→ **DATA EXTRACTS**:
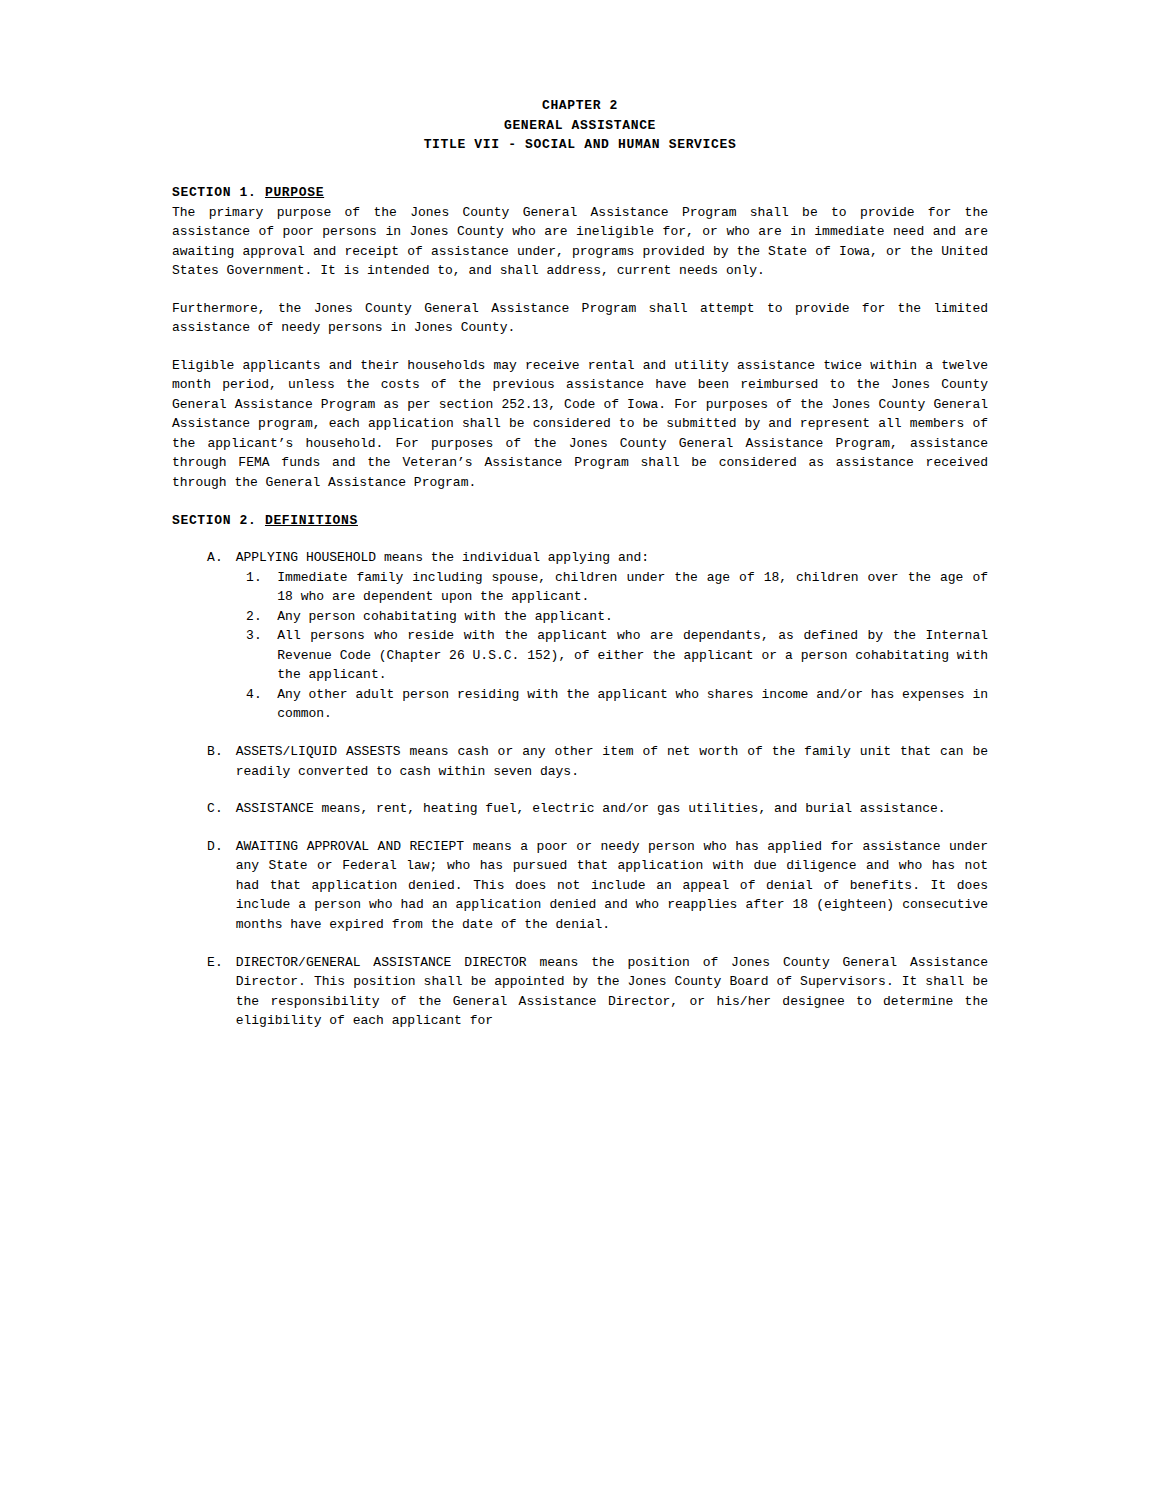CHAPTER 2
GENERAL ASSISTANCE
TITLE VII - SOCIAL AND HUMAN SERVICES
SECTION 1. PURPOSE
The primary purpose of the Jones County General Assistance Program shall be to provide for the assistance of poor persons in Jones County who are ineligible for, or who are in immediate need and are awaiting approval and receipt of assistance under, programs provided by the State of Iowa, or the United States Government. It is intended to, and shall address, current needs only.
Furthermore, the Jones County General Assistance Program shall attempt to provide for the limited assistance of needy persons in Jones County.
Eligible applicants and their households may receive rental and utility assistance twice within a twelve month period, unless the costs of the previous assistance have been reimbursed to the Jones County General Assistance Program as per section 252.13, Code of Iowa. For purposes of the Jones County General Assistance program, each application shall be considered to be submitted by and represent all members of the applicant’s household. For purposes of the Jones County General Assistance Program, assistance through FEMA funds and the Veteran’s Assistance Program shall be considered as assistance received through the General Assistance Program.
SECTION 2. DEFINITIONS
APPLYING HOUSEHOLD means the individual applying and:
Immediate family including spouse, children under the age of 18, children over the age of 18 who are dependent upon the applicant.
Any person cohabitating with the applicant.
All persons who reside with the applicant who are dependants, as defined by the Internal Revenue Code (Chapter 26 U.S.C. 152), of either the applicant or a person cohabitating with the applicant.
Any other adult person residing with the applicant who shares income and/or has expenses in common.
ASSETS/LIQUID ASSESTS means cash or any other item of net worth of the family unit that can be readily converted to cash within seven days.
ASSISTANCE means, rent, heating fuel, electric and/or gas utilities, and burial assistance.
AWAITING APPROVAL AND RECIEPT means a poor or needy person who has applied for assistance under any State or Federal law; who has pursued that application with due diligence and who has not had that application denied. This does not include an appeal of denial of benefits. It does include a person who had an application denied and who reapplies after 18 (eighteen) consecutive months have expired from the date of the denial.
DIRECTOR/GENERAL ASSISTANCE DIRECTOR means the position of Jones County General Assistance Director. This position shall be appointed by the Jones County Board of Supervisors. It shall be the responsibility of the General Assistance Director, or his/her designee to determine the eligibility of each applicant for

→ **PROBLEM STATEMENT**: Only the lines above from the one with "All persons who" through the one with "Any other adult" should be duplicated, character for character.

→ **EXERCISE RESPONSE**:
All persons who reside with the applicant who are dependants, as defined by the Internal Revenue Code (Chapter 26 U.S.C. 152), of either the applicant or a person cohabitating with the applicant.
Any other adult person residing with the applicant who shares income and/or has expenses in common.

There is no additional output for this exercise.